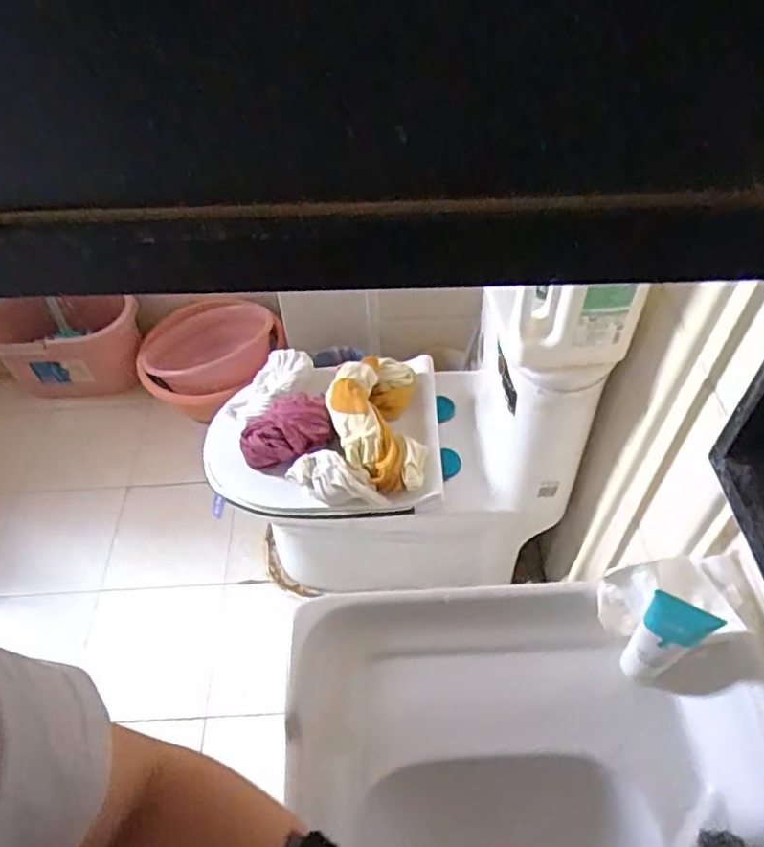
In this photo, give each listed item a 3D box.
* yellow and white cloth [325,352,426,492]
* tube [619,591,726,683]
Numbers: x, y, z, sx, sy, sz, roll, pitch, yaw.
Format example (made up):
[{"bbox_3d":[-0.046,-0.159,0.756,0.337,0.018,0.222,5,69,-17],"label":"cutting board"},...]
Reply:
[{"bbox_3d":[-0.011,-0.005,1.197,0.168,0.082,0.282,-6,52,-1],"label":"yellow and white cloth"},{"bbox_3d":[0.267,0.212,0.615,0.053,0.144,0.028,22,57,19],"label":"tube"}]

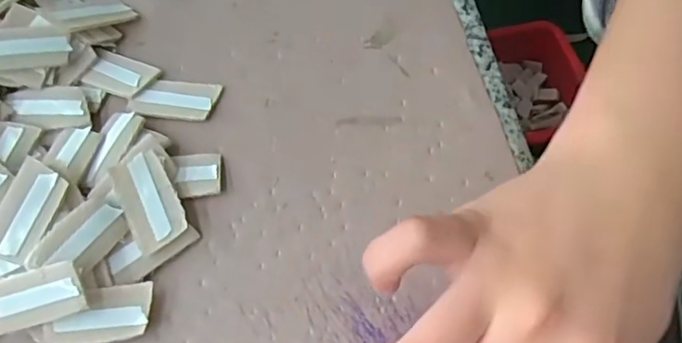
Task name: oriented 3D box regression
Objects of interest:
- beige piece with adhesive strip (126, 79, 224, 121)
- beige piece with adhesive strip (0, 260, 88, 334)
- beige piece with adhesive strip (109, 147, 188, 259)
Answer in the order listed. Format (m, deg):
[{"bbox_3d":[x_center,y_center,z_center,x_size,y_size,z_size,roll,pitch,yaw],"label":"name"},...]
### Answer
[{"bbox_3d":[-0.085,-0.037,0.292,0.043,0.004,0.022,3,67,1],"label":"beige piece with adhesive strip"},{"bbox_3d":[-0.127,0.052,0.236,0.041,0.004,0.021,-17,91,2],"label":"beige piece with adhesive strip"},{"bbox_3d":[-0.087,0.013,0.260,0.023,0.004,0.044,-24,80,-15],"label":"beige piece with adhesive strip"}]

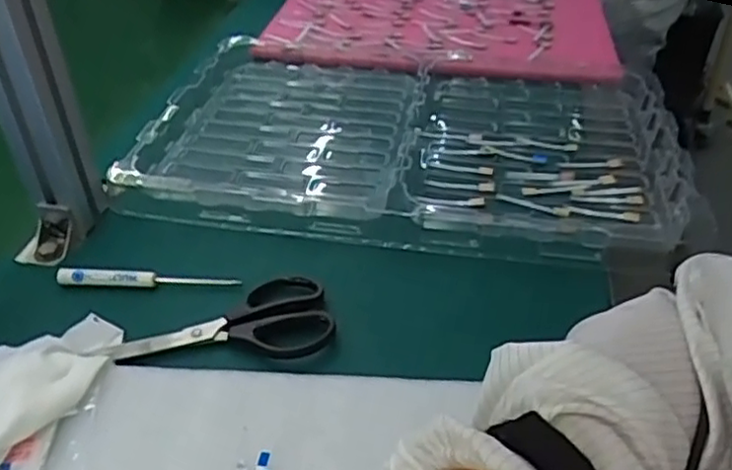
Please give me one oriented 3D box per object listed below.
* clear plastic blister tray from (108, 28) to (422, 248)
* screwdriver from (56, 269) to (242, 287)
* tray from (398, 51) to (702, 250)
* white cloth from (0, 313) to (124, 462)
[{"bbox_3d":[-0.074,-0.112,0.649,0.250,0.028,0.316,3,39,6],"label":"clear plastic blister tray"},{"bbox_3d":[-0.158,0.033,0.486,0.131,0.012,0.006,3,15,0],"label":"screwdriver"},{"bbox_3d":[0.154,-0.089,0.606,0.232,0.029,0.273,7,39,10],"label":"tray"},{"bbox_3d":[-0.198,0.082,0.398,0.069,0.026,0.122,22,44,26],"label":"white cloth"}]

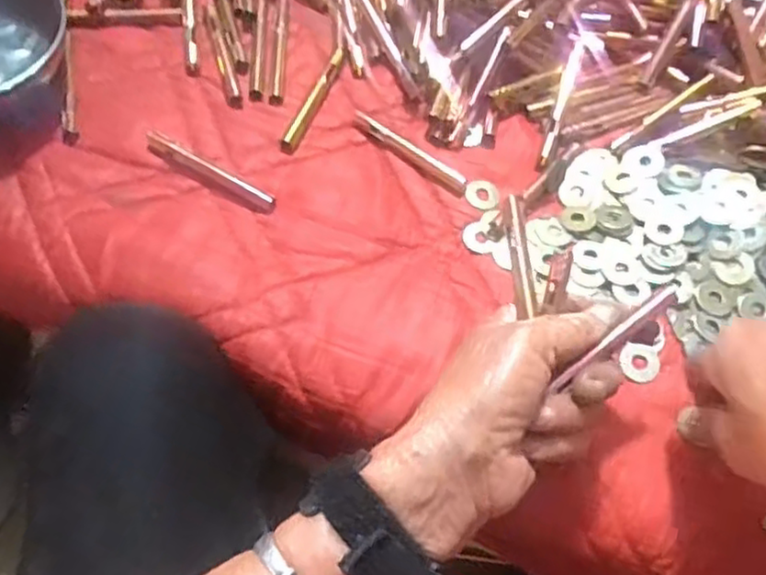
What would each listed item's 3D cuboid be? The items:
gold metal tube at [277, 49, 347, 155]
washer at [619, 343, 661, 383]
[{"bbox_3d":[-0.045,-0.126,0.470,0.012,0.009,0.090,20,64,9],"label":"gold metal tube"},{"bbox_3d":[0.142,0.041,0.391,0.022,0.004,0.022,-1,68,2],"label":"washer"}]

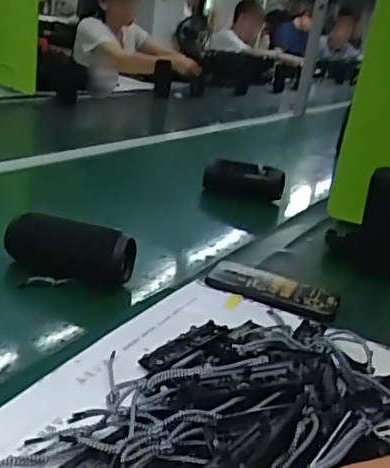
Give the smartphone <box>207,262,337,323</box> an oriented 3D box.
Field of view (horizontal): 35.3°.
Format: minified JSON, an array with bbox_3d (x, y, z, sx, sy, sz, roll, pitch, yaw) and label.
[{"bbox_3d":[0.095,0.067,0.745,0.160,0.010,0.072,17,21,20],"label":"smartphone"}]

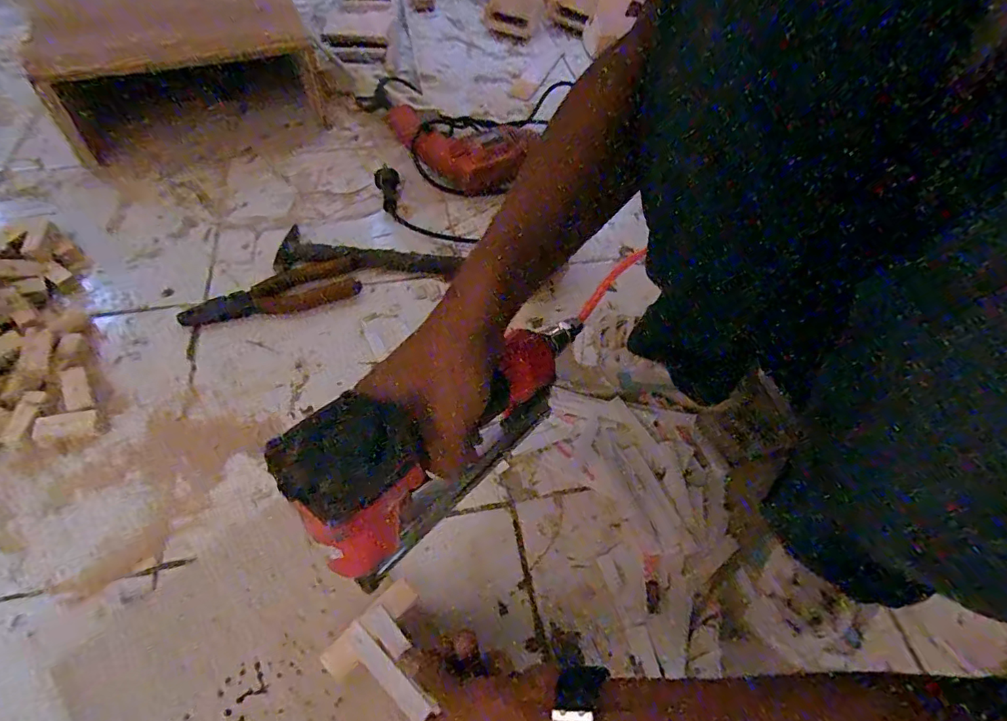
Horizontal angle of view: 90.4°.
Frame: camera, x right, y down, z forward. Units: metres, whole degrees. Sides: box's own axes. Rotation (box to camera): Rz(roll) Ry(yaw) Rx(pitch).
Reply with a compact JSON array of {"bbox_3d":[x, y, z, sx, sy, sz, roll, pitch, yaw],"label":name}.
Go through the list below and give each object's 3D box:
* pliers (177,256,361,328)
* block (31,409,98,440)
[{"bbox_3d":[-0.268,-0.075,0.588,0.195,0.014,0.063,-25,61,-20],"label":"pliers"},{"bbox_3d":[-0.413,0.062,0.471,0.052,0.013,0.024,-11,57,-12],"label":"block"}]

• [Exercise prompt] Find all the lines with "listed" in the data and copy them.

• [Result for this exercise]
In this photo, give each listed item a 3D box.
Answer in the order listed. Format (m, deg):
Please give me one oriented 3D box per object listed below.
What would each listed item's 3D cuboid be? The items:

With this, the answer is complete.